Search the data for the string "multiple" and gather each line it is in.
── Exercise materials
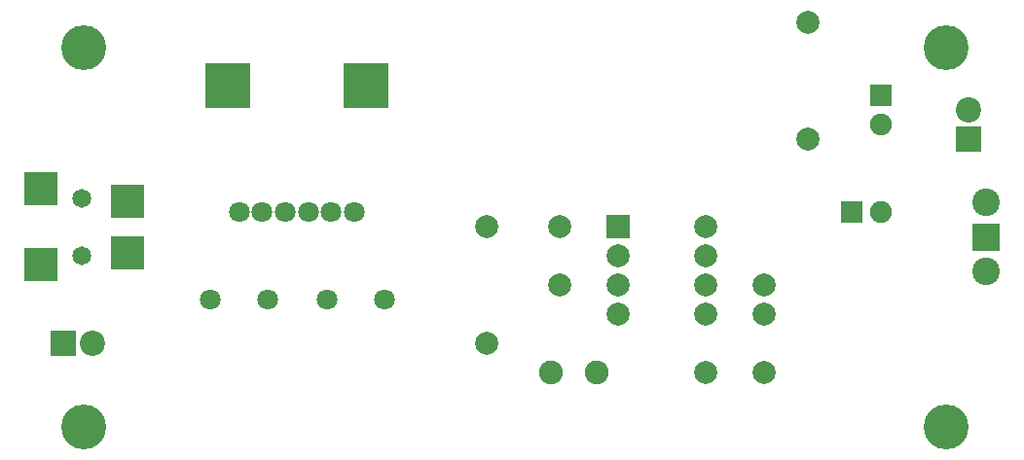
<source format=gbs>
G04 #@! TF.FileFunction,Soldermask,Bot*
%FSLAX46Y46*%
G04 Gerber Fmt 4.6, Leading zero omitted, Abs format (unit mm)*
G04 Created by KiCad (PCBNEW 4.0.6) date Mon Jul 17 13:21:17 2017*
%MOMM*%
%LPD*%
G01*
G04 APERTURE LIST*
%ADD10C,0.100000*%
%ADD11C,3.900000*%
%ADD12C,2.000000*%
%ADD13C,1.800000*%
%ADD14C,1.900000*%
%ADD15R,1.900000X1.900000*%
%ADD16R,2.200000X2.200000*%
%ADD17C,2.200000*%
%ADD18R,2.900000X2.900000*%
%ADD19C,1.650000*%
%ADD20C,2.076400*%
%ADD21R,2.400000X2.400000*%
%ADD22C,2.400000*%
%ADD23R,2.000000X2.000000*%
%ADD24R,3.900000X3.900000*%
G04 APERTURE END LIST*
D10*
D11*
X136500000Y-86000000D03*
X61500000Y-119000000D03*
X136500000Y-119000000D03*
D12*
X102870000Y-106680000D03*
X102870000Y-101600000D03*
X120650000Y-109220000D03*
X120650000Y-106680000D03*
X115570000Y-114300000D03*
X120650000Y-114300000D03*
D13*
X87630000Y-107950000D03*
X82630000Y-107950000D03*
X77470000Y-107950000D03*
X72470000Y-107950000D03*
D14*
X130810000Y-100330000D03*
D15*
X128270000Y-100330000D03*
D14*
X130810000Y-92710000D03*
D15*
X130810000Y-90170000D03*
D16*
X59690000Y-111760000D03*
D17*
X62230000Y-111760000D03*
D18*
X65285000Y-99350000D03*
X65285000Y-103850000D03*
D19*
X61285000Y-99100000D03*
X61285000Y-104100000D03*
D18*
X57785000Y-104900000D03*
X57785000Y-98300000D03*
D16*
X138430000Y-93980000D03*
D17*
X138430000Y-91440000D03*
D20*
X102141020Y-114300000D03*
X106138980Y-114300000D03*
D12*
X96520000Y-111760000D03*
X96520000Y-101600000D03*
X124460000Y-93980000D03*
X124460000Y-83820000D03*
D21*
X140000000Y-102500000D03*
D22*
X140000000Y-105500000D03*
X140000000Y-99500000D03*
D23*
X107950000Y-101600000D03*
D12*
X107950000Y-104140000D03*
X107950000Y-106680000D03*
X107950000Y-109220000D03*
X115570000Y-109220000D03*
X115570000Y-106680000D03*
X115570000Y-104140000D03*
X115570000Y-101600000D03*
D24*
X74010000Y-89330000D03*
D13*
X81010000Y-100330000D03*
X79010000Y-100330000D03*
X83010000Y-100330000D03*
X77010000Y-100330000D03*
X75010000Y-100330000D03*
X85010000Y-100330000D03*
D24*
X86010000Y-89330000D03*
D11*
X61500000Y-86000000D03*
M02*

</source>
────
── Exercise materials
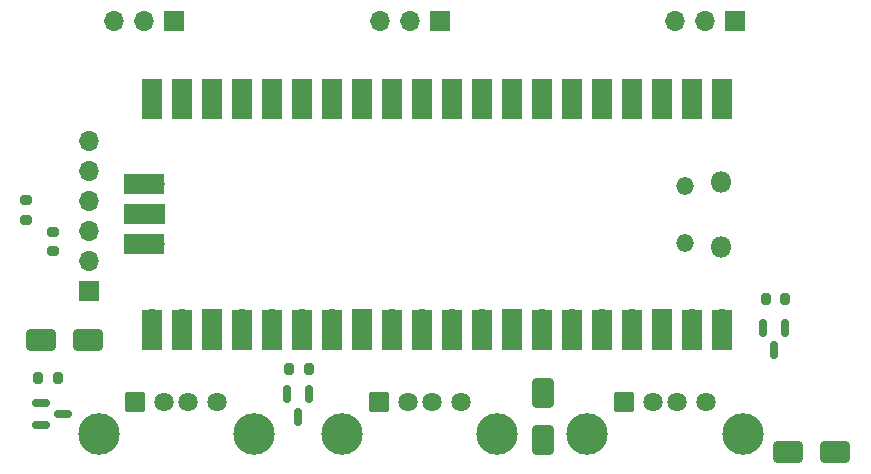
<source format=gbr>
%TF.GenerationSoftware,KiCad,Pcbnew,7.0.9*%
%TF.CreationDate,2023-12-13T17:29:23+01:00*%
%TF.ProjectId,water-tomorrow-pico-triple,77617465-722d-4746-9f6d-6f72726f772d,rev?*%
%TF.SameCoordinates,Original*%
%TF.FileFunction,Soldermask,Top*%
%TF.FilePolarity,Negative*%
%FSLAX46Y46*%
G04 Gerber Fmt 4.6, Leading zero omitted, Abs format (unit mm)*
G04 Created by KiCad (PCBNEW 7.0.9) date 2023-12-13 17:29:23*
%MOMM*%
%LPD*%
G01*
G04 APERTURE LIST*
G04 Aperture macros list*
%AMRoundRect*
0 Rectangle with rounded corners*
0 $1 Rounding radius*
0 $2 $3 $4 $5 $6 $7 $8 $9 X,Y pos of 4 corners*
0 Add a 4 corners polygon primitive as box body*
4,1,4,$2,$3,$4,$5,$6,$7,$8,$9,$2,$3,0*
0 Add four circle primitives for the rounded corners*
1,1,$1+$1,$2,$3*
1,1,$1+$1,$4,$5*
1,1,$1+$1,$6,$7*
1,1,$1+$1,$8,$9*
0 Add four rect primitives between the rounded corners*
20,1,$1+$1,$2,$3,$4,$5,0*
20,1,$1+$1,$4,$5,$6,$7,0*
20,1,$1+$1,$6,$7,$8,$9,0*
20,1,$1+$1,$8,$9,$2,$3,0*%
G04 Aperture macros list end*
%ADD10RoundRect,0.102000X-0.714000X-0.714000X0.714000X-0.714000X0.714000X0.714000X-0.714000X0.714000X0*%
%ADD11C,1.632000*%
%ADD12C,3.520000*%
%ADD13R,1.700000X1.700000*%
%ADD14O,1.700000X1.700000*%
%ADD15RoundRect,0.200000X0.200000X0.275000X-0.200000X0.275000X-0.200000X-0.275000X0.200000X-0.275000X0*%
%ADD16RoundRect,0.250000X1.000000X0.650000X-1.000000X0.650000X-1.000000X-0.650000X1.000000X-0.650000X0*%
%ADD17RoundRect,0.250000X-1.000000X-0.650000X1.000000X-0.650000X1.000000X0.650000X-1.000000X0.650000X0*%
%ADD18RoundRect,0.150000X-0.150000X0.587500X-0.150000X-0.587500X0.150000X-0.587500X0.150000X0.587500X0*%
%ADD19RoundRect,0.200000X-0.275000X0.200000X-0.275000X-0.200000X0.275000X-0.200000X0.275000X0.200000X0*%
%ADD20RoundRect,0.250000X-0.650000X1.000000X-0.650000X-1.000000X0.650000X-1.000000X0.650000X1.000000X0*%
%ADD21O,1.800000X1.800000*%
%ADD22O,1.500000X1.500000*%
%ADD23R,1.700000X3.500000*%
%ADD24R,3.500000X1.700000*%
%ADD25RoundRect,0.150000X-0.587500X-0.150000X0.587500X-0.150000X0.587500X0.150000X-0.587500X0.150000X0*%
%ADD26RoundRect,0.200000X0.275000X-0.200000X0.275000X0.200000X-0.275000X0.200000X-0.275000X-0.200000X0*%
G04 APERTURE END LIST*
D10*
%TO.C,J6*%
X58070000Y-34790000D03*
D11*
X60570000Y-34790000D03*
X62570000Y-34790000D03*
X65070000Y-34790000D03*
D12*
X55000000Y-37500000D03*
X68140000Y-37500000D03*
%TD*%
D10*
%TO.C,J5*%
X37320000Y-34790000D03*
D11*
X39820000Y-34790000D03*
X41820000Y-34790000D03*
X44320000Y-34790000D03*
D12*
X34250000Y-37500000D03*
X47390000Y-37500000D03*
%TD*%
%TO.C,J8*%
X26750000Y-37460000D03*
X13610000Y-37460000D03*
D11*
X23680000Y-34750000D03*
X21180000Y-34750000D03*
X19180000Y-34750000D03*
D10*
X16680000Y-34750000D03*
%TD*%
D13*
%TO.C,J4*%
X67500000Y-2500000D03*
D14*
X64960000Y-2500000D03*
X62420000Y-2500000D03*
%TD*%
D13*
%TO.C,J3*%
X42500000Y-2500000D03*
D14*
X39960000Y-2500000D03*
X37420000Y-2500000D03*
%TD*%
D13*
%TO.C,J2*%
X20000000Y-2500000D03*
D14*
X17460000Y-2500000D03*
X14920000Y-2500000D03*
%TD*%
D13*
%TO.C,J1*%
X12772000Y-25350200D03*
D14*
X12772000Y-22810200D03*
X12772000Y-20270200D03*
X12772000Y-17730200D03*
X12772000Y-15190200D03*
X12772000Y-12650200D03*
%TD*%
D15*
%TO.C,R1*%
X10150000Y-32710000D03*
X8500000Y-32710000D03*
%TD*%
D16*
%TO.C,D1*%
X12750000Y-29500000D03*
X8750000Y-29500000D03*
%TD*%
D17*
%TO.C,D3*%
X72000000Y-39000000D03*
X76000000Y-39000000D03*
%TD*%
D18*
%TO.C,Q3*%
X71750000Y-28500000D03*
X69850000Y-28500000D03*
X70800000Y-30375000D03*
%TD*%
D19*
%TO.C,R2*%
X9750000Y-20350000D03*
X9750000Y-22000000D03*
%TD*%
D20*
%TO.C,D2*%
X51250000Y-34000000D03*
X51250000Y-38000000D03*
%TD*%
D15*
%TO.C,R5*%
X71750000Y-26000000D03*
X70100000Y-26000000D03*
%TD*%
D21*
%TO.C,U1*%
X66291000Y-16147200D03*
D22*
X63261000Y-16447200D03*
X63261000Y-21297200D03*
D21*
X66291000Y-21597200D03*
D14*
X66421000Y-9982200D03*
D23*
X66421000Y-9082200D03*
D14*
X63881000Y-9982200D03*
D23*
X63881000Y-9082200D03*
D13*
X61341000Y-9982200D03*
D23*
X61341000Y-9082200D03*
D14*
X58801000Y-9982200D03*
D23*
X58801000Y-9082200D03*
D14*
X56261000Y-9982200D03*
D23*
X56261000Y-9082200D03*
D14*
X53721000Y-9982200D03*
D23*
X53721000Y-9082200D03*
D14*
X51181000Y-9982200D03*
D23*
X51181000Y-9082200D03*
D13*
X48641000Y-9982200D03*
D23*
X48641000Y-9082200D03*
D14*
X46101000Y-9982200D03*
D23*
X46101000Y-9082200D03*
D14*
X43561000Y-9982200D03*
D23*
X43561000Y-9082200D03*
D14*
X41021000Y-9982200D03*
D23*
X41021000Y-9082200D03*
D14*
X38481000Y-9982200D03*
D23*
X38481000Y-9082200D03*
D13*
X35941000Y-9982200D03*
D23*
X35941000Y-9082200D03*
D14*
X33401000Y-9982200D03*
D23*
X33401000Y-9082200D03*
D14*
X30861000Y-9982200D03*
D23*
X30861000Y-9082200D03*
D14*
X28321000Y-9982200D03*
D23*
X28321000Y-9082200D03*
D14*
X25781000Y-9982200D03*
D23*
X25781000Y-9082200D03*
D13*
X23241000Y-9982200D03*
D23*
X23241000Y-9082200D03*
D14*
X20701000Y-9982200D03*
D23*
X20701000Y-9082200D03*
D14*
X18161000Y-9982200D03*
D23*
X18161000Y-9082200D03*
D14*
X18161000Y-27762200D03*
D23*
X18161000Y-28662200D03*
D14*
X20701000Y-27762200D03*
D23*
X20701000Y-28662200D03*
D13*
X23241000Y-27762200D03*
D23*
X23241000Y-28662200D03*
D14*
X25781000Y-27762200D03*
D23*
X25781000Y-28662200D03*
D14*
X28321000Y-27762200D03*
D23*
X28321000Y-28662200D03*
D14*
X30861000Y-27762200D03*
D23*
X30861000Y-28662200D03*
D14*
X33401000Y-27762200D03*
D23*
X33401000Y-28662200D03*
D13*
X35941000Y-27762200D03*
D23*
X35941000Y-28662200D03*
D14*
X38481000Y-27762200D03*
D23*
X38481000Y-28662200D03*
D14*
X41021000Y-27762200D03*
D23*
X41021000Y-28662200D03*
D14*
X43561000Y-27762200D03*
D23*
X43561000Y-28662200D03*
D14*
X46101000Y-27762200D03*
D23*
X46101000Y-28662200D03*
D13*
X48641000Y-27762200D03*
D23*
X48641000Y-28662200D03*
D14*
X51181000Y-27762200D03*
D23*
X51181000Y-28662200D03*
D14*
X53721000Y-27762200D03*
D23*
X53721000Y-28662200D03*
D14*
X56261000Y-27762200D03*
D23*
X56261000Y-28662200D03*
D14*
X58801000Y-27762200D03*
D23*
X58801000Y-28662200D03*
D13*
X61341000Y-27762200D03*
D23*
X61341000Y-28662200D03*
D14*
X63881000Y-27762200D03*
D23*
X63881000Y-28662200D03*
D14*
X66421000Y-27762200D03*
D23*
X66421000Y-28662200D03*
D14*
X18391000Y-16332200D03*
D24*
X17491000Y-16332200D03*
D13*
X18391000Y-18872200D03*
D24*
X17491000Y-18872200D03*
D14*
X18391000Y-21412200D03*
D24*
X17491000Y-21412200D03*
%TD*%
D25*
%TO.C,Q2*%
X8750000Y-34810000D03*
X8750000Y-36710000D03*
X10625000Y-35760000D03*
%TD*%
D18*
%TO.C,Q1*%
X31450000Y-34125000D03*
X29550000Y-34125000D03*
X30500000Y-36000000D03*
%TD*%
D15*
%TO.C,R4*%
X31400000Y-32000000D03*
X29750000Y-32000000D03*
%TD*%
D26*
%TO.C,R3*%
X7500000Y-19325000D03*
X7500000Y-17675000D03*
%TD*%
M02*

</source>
────
── Exercise materials
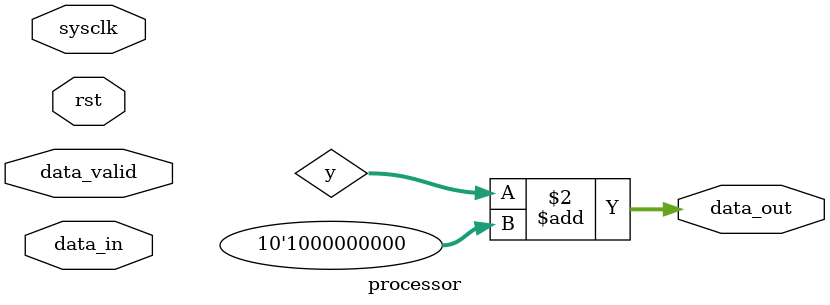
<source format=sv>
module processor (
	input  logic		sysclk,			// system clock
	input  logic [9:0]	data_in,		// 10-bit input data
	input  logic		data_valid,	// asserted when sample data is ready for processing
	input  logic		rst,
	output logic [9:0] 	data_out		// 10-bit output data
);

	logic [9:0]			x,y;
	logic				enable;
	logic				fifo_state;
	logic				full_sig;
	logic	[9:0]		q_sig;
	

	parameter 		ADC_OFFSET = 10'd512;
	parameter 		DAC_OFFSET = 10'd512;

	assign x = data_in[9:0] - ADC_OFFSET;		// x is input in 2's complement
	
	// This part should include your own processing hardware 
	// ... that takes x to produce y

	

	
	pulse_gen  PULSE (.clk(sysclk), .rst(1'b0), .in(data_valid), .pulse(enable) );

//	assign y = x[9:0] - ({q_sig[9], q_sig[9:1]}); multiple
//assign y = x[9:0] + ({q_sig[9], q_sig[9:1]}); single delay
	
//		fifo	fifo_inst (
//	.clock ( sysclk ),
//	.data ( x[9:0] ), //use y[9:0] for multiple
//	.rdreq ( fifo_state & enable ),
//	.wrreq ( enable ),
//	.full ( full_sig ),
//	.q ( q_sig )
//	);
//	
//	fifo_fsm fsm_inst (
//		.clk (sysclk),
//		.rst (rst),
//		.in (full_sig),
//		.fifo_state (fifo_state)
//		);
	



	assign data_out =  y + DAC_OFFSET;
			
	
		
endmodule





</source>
────
Solution to the problem:
//	assign y = x[9:0] - ({q_sig[9], q_sig[9:1]}); multiple
//	.data ( x[9:0] ), //use y[9:0] for multiple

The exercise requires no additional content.